The flying programme paused for a moment as the pair of RAF Hawks got airborne to perform a local flypast, which enabled the "Volunteers" or "victims" to head towards the runway carrying the ribbon poles ready for their cut of the action. Denny Dobson took off in his yellow and blue Extra 300 showing off the excellent power to weight ratio with some flick rolls and turns before descending to slice through the waiting ribbons and then performing his masterpiece … the sideways landing!
Following on, the growl of Peter Teichman's latest acquisition from the Fighter Collection, the P-40M Kittyhawk was heard as he opened the throttles and put the WWII fighter through it's paces with some nice passes although with the skies darkening the fierce yellow flying tiger artwork on the nose sadly lacked impact.

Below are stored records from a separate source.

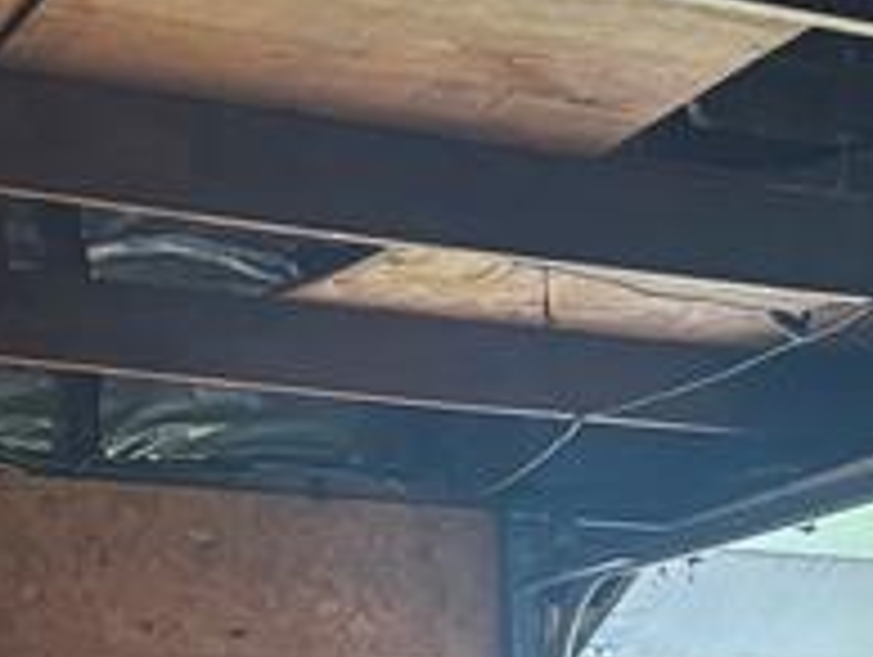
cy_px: 1616
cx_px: 1413
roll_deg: +1.1
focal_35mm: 137
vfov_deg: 9.5
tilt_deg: -9.5
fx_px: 3459
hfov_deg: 13.3
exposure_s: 1/60
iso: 160
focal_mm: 5.96
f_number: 1.6
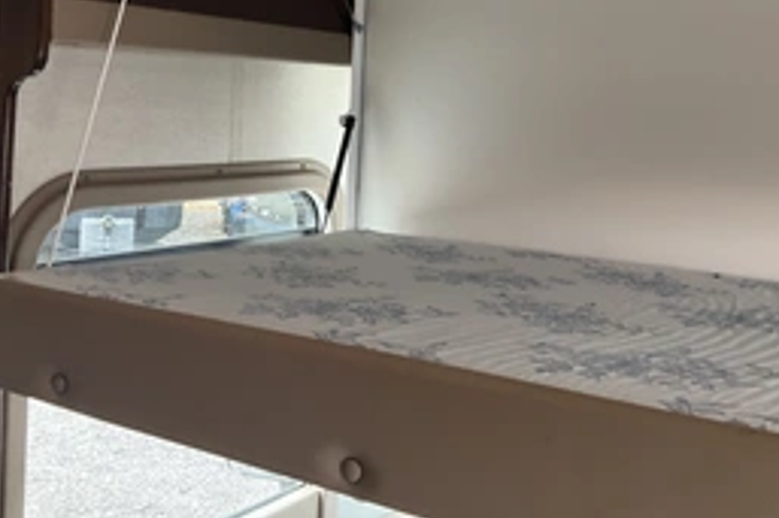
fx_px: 1016
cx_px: 388
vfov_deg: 27.8
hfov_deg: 41.9
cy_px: 79
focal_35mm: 47
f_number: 1.8
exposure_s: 1/62
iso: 64
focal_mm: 3
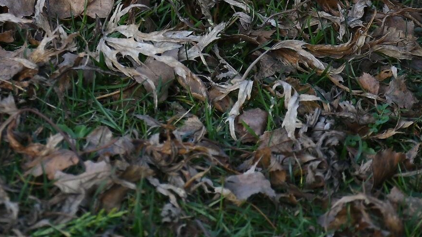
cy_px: -133
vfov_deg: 0.6
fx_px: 24101
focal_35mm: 2154
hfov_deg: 1.0
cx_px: -20
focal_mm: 500
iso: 800
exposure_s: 1/800
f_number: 5.6
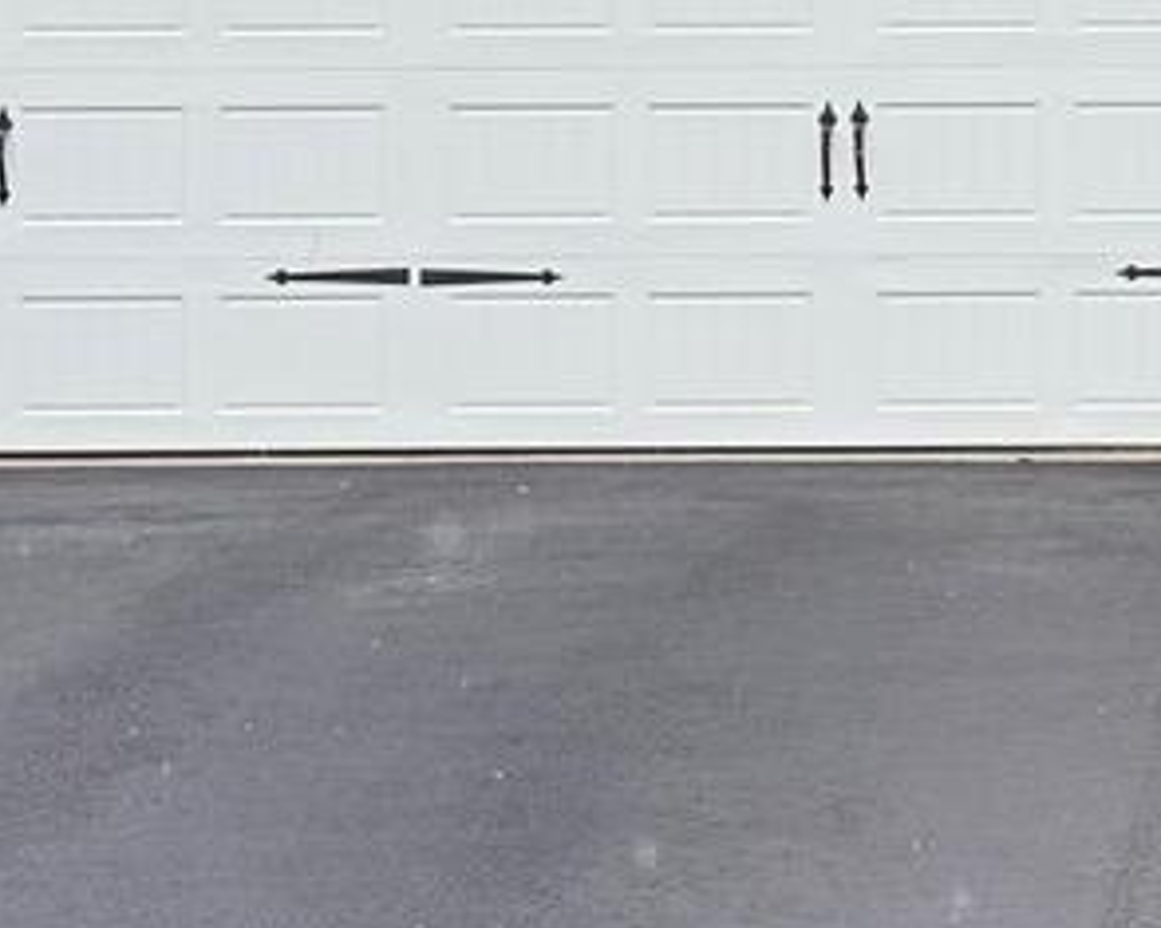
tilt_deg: +1.4
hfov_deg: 11.6
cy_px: -39
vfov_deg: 9.4
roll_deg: +0.3
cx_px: 1382
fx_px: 5599
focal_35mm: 163
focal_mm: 6.76
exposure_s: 1/1949
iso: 80
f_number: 1.78
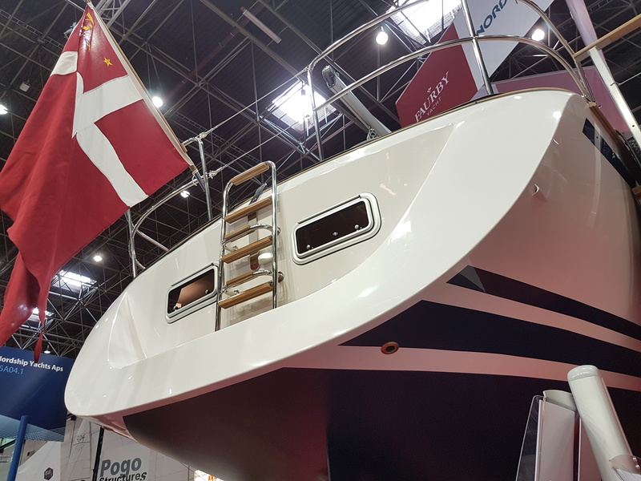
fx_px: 481
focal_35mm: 26
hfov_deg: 67.3
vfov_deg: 53.1
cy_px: 240
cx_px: 320
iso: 40
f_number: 1.7
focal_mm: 4.2
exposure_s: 1/50
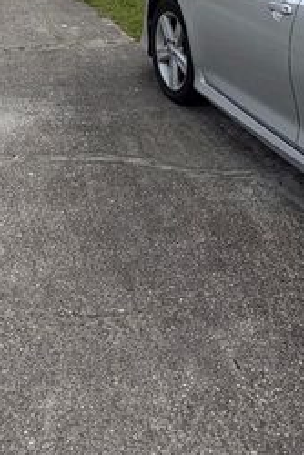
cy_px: -56
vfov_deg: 25.8
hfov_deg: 18.9
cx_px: 131
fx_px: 911
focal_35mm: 72
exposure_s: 1/4950
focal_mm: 5.96
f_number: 1.6
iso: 50
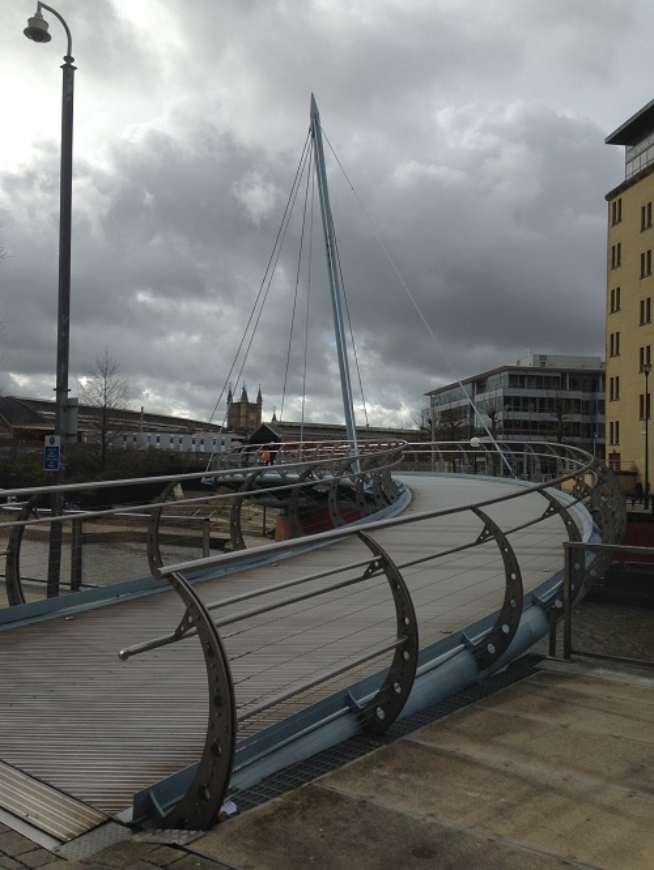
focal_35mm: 33
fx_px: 831
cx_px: 327
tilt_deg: +2.1
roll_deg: -0.5
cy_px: 435
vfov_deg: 55.3
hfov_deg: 43.0
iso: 50
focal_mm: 4.12
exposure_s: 1/2088
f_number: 2.4
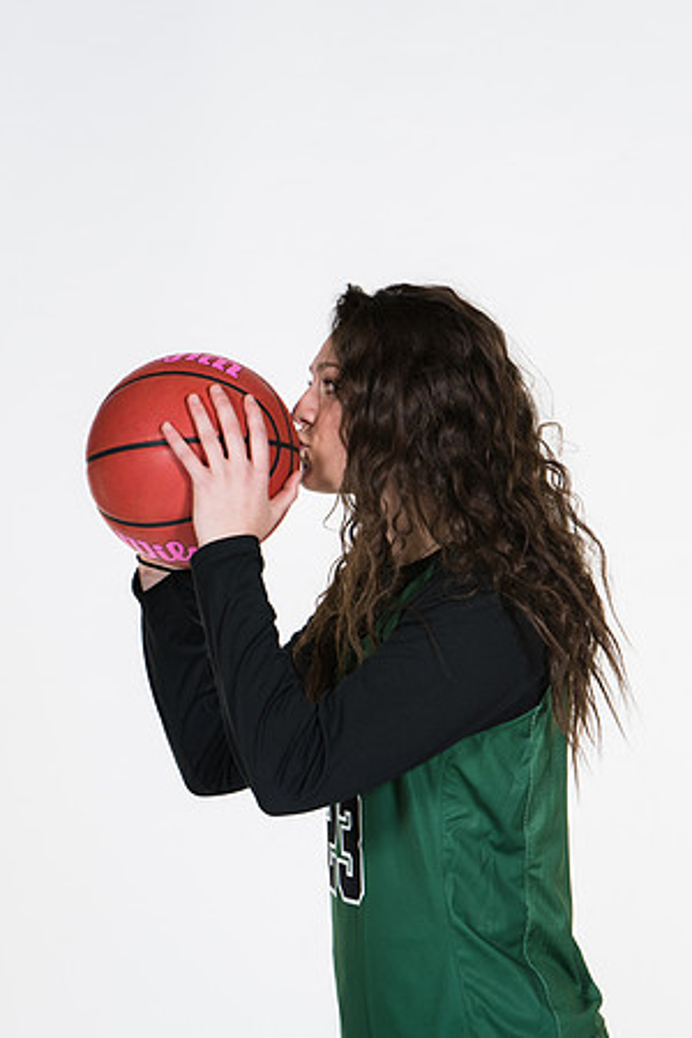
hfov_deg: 6.8
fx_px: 5838
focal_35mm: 202
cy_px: 519
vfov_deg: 10.2
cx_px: 346
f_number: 6.3
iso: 200
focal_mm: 135
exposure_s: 1/160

Luckily, the rain clouds steered clear of Abingdon as the RAF Chinook HC.2 from 18 Squadron lifted to commence a stunning display of agility for such a large helicopter - the wheel recovery team from 28(AC) Squadron on standby in case they were needed again! Those present at last years Air Fayre held their breath as the Chinook banged down on the rear wheels and commenced a backward wheelie - the part of the display where the undercarriage detached itself previously. 18 Squadron have obviously invested in stronger glue this time round as all four of its feet stayed on and the chopper landed safely.
The finale was Andy Cubin in the blue Hawker Hunter T.7 from Delta Jets, who started the routine with a roller landing and then swept in for some tight turns and fast passes. The ex-Red Arrows pilot displayed the specially marked fighter to perfection with a sweet puff of tyre smoke on landing to bring the flying programme to a fitting close.
With a crowd in excess of the nine thousand attending the 2005 show and over 80 aircraft descending on Oxfordshire, the 2006 Abingdon Air Fayre was a fantastic organisational effort by all the volunteers involved raising a substantial donation for local charities.
Wonder what will be at next year's Air Fayre?